- [What to do]: Return a word-for-word copy of the complete listing below.

- [Data shown]:
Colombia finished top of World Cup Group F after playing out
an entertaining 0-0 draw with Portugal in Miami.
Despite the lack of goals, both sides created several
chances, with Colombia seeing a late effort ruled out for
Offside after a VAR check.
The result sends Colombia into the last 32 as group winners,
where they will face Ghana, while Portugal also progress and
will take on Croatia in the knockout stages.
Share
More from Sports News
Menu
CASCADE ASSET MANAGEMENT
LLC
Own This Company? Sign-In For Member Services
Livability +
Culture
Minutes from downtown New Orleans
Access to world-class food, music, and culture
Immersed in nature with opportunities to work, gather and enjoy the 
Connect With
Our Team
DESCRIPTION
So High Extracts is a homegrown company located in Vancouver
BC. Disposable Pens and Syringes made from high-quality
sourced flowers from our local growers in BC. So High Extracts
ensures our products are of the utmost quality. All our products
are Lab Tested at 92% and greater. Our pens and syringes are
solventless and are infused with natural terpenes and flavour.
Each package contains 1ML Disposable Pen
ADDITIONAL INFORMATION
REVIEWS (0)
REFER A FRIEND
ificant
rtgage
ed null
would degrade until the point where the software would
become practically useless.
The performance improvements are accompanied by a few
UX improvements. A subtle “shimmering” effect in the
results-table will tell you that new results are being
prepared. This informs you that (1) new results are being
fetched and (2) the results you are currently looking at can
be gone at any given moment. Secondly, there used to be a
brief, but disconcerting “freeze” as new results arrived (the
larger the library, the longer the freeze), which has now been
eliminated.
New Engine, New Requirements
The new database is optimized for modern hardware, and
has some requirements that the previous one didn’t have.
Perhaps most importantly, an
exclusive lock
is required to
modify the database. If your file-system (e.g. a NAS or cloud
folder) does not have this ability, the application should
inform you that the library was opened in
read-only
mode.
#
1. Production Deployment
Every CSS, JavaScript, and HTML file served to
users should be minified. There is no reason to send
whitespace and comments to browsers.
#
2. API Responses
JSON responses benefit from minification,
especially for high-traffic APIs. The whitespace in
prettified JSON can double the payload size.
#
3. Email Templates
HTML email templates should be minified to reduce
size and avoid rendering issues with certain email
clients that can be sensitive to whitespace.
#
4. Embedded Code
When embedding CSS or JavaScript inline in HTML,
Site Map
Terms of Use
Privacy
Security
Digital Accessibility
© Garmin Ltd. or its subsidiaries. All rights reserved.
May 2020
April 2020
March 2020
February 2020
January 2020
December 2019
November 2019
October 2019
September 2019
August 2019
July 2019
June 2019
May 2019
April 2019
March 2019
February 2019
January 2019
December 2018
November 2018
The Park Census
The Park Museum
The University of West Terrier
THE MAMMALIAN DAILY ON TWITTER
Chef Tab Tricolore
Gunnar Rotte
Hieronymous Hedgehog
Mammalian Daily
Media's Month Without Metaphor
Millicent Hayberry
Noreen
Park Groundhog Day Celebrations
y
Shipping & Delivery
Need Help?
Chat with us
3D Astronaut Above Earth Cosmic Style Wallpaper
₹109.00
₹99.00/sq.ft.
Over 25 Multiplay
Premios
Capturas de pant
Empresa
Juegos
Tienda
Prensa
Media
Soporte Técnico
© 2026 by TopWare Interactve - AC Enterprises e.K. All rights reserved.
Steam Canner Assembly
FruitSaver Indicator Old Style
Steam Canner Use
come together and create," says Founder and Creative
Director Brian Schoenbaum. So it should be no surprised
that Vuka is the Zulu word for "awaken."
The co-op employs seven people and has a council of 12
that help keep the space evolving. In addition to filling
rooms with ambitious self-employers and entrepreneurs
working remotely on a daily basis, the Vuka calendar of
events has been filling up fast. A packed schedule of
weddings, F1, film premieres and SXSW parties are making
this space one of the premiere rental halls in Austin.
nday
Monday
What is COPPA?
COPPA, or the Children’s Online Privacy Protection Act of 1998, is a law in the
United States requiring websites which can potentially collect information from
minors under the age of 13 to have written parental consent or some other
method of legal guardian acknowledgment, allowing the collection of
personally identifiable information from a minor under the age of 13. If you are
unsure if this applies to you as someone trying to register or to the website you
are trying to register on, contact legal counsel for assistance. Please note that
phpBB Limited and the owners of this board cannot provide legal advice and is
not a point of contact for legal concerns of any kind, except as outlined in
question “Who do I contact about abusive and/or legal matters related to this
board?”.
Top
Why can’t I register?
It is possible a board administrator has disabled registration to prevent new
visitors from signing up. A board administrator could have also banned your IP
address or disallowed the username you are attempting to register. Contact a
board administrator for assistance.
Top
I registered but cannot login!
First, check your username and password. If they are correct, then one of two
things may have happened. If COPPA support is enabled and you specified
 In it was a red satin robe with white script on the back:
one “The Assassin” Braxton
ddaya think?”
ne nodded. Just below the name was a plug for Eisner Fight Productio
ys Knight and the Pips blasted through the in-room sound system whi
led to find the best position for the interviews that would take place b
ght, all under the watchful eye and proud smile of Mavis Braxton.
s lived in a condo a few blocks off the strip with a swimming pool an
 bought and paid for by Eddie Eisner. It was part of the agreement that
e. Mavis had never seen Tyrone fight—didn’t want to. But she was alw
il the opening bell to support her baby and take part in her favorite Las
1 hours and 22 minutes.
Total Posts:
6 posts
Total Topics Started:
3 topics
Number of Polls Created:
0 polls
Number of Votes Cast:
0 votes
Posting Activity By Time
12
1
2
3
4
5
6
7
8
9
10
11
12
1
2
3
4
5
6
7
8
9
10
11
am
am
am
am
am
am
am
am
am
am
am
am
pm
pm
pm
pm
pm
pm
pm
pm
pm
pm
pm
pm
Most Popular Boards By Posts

- [Answer box]:
Colombia finished top of World Cup Group F after playing out
an entertaining 0-0 draw with Portugal in Miami.
Despite the lack of goals, both sides created several
chances, with Colombia seeing a late effort ruled out for
Offside after a VAR check.
The result sends Colombia into the last 32 as group winners,
where they will face Ghana, while Portugal also progress and
will take on Croatia in the knockout stages.
Share
More from Sports News
Menu
CASCADE ASSET MANAGEMENT
LLC
Own This Company? Sign-In For Member Services
Livability +
Culture
Minutes from downtown New Orleans
Access to world-class food, music, and culture
Immersed in nature with opportunities to work, gather and enjoy the 
Connect With
Our Team
DESCRIPTION
So High Extracts is a homegrown company located in Vancouver
BC. Disposable Pens and Syringes made from high-quality
sourced flowers from our local growers in BC. So High Extracts
ensures our products are of the utmost quality. All our products
are Lab Tested at 92% and greater. Our pens and syringes are
solventless and are infused with natural terpenes and flavour.
Each package contains 1ML Disposable Pen
ADDITIONAL INFORMATION
REVIEWS (0)
REFER A FRIEND
ificant
rtgage
ed null
would degrade until the point where the software would
become practically useless.
The performance improvements are accompanied by a few
UX improvements. A subtle “shimmering” effect in the
results-table will tell you that new results are being
prepared. This informs you that (1) new results are being
fetched and (2) the results you are currently looking at can
be gone at any given moment. Secondly, there used to be a
brief, but disconcerting “freeze” as new results arrived (the
larger the library, the longer the freeze), which has now been
eliminated.
New Engine, New Requirements
The new database is optimized for modern hardware, and
has some requirements that the previous one didn’t have.
Perhaps most importantly, an
exclusive lock
is required to
modify the database. If your file-system (e.g. a NAS or cloud
folder) does not have this ability, the application should
inform you that the library was opened in
read-only
mode.
#
1. Production Deployment
Every CSS, JavaScript, and HTML file served to
users should be minified. There is no reason to send
whitespace and comments to browsers.
#
2. API Responses
JSON responses benefit from minification,
especially for high-traffic APIs. The whitespace in
prettified JSON can double the payload size.
#
3. Email Templates
HTML email templates should be minified to reduce
size and avoid rendering issues with certain email
clients that can be sensitive to whitespace.
#
4. Embedded Code
When embedding CSS or JavaScript inline in HTML,
Site Map
Terms of Use
Privacy
Security
Digital Accessibility
© Garmin Ltd. or its subsidiaries. All rights reserved.
May 2020
April 2020
March 2020
February 2020
January 2020
December 2019
November 2019
October 2019
September 2019
August 2019
July 2019
June 2019
May 2019
April 2019
March 2019
February 2019
January 2019
December 2018
November 2018
The Park Census
The Park Museum
The University of West Terrier
THE MAMMALIAN DAILY ON TWITTER
Chef Tab Tricolore
Gunnar Rotte
Hieronymous Hedgehog
Mammalian Daily
Media's Month Without Metaphor
Millicent Hayberry
Noreen
Park Groundhog Day Celebrations
y
Shipping & Delivery
Need Help?
Chat with us
3D Astronaut Above Earth Cosmic Style Wallpaper
₹109.00
₹99.00/sq.ft.
Over 25 Multiplay
Premios
Capturas de pant
Empresa
Juegos
Tienda
Prensa
Media
Soporte Técnico
© 2026 by TopWare Interactve - AC Enterprises e.K. All rights reserved.
Steam Canner Assembly
FruitSaver Indicator Old Style
Steam Canner Use
come together and create," says Founder and Creative
Director Brian Schoenbaum. So it should be no surprised
that Vuka is the Zulu word for "awaken."
The co-op employs seven people and has a council of 12
that help keep the space evolving. In addition to filling
rooms with ambitious self-employers and entrepreneurs
working remotely on a daily basis, the Vuka calendar of
events has been filling up fast. A packed schedule of
weddings, F1, film premieres and SXSW parties are making
this space one of the premiere rental halls in Austin.
nday
Monday
What is COPPA?
COPPA, or the Children’s Online Privacy Protection Act of 1998, is a law in the
United States requiring websites which can potentially collect information from
minors under the age of 13 to have written parental consent or some other
method of legal guardian acknowledgment, allowing the collection of
personally identifiable information from a minor under the age of 13. If you are
unsure if this applies to you as someone trying to register or to the website you
are trying to register on, contact legal counsel for assistance. Please note that
phpBB Limited and the owners of this board cannot provide legal advice and is
not a point of contact for legal concerns of any kind, except as outlined in
question “Who do I contact about abusive and/or legal matters related to this
board?”.
Top
Why can’t I register?
It is possible a board administrator has disabled registration to prevent new
visitors from signing up. A board administrator could have also banned your IP
address or disallowed the username you are attempting to register. Contact a
board administrator for assistance.
Top
I registered but cannot login!
First, check your username and password. If they are correct, then one of two
things may have happened. If COPPA support is enabled and you specified
 In it was a red satin robe with white script on the back:
one “The Assassin” Braxton
ddaya think?”
ne nodded. Just below the name was a plug for Eisner Fight Productio
ys Knight and the Pips blasted through the in-room sound system whi
led to find the best position for the interviews that would take place b
ght, all under the watchful eye and proud smile of Mavis Braxton.
s lived in a condo a few blocks off the strip with a swimming pool an
 bought and paid for by Eddie Eisner. It was part of the agreement that
e. Mavis had never seen Tyrone fight—didn’t want to. But she was alw
il the opening bell to support her baby and take part in her favorite Las
1 hours and 22 minutes.
Total Posts:
6 posts
Total Topics Started:
3 topics
Number of Polls Created:
0 polls
Number of Votes Cast:
0 votes
Posting Activity By Time
12
1
2
3
4
5
6
7
8
9
10
11
12
1
2
3
4
5
6
7
8
9
10
11
am
am
am
am
am
am
am
am
am
am
am
am
pm
pm
pm
pm
pm
pm
pm
pm
pm
pm
pm
pm
Most Popular Boards By Posts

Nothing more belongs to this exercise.